Two economists say the CEOs have good reason to be pessimistic. But another sees reason to be guardedly optimistic.

The survey of 1,300 credit union CEOs found the general confidence level rising slightly from the fourth quarter's dire 11.21, but still at a very negative level-just 14.91 for the first quarter in the survey that asks CEOs to rate their confidence on a 1-100 scale. In comparison, the confidence index slumped to its lowest, just 7.90 in the fourth quarter of 2009, and rose above 40 in 2005 and 2006. Projections for the financial conditions of members and individual credit unions, both now and in six months, rose slightly from the fourth quarter doldrums, but still are very low, according to the survey.

The CEOs continued to predict low loan demand and high share growth, as members continue their deleveraging, the quarterly survey found. What's reported in the Southwest survey is similar to credit union confidence reflected in the latest NAFCU economic report, noted NAFCU chief economist Tun Wai. "And I would include myself in the same camp in terms of expectations; certainly on the lending side."

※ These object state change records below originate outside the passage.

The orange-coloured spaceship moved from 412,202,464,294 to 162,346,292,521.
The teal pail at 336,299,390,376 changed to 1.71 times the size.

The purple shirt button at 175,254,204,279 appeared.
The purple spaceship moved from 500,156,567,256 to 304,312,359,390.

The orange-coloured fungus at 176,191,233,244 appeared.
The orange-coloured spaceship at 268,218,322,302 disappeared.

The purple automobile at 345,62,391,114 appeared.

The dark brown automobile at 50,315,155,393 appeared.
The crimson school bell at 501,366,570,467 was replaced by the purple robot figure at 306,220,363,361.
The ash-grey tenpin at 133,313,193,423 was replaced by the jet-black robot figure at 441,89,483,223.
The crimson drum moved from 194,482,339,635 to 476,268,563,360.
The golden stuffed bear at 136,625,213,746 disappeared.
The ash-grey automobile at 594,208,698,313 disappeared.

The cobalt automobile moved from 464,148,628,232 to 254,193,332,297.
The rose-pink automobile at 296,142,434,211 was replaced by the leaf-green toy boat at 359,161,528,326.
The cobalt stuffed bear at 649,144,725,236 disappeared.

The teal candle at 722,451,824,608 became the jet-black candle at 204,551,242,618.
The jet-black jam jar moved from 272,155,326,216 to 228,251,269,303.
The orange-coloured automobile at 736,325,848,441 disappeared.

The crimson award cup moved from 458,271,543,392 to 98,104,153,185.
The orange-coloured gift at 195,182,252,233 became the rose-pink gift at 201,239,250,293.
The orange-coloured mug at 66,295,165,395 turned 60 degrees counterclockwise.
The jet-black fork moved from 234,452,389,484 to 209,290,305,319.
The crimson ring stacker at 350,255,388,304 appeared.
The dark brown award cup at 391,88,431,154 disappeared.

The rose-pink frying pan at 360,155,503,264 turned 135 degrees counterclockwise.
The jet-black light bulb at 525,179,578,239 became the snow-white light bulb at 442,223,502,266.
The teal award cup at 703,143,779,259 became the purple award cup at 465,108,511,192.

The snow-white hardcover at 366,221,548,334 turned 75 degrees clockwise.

According to NAFCU's report, problems remain with new car loans but used cars are strong. "The unsecured component we see as slightly negative to neutral," Wai said. "But the real estate component that was very negative at the start of the year is improving slightly, and savings are back to zero."

Reasons For A Guarded Outlook

CUNA VP-Econimcs & Statistics Mike Schenk sees reasons for a guarded outlook, however. "Based on past performance, CEOs certainly have plenty of reasons for a low mood. However, we do see signs of things picking up. At CUNA, we expect a rebound in credit union loan balance growth in the next two years-up to as much by 4% for 2011, and 6% in 2012," said Schenk. "Auto loans, credit card loans and purchase mortgage loans will likely be strong growth areas. And ROA will recover, to 0.6% (up from 0.4% in '10). Lower loan loss provisions, rising net interest margins, and cost containment efforts will boost earnings. We expect NCUA assessments to come in at 20 and 15 basis points of average assets in 2011 and 2012, respectively. We don't expect a significant drop in interchange income in 2011, but possibly a 10-basis-point-hit in 2012."

Bill Handel, VP of research and development for the Lombard, Ill.-based Raddon Financial Group, attributed the bleak outlook in part to a tough housing market. "The southwest still has some pretty significant issues with foreclosure shadow inventory. The big banks hold a lot of that paper and they don't want to take the hit one time. They will bleed this inventory out slowly, therefore it will take the southwest a little longer to recover than other parts of the country."

Not everyone aggress. Wayne Vann, CEO of the $1.1-billion Navy Army FCU, Corpus Christi, Texas, said the south Texas economy is sound. "I think this is one of the best places to be. We are very stable. We anticipate our credit union's loan growth this year will be in the 12% to 15% range, and deposit growth is robust. We expect ROA to come in at 2% (pre-assessment) this year."

A Differet Story For Other Regions

But Handel and Wai shared a very different outlook for the rest of the country. "There are so many shocks to the economy that are occurring now in terms of prices for commodities, like food and oil, and I think with the deficit that the government's ability to respond will be limited," observed Handel. "It will be a choppy recovery and this year will not be as strong as people had hoped. Whatever growth we get in the first quarter may be our strongest of the year."

Wai sees a "tepid I economy for a while. I am projecting 3.4% GDP growth in 2011 and 3.5% in 2012. You need a heck of a lot of growth to bring down unemployment-at least 5% to 6% growth annually to drop unemployment 1%, and I don't see us getting there."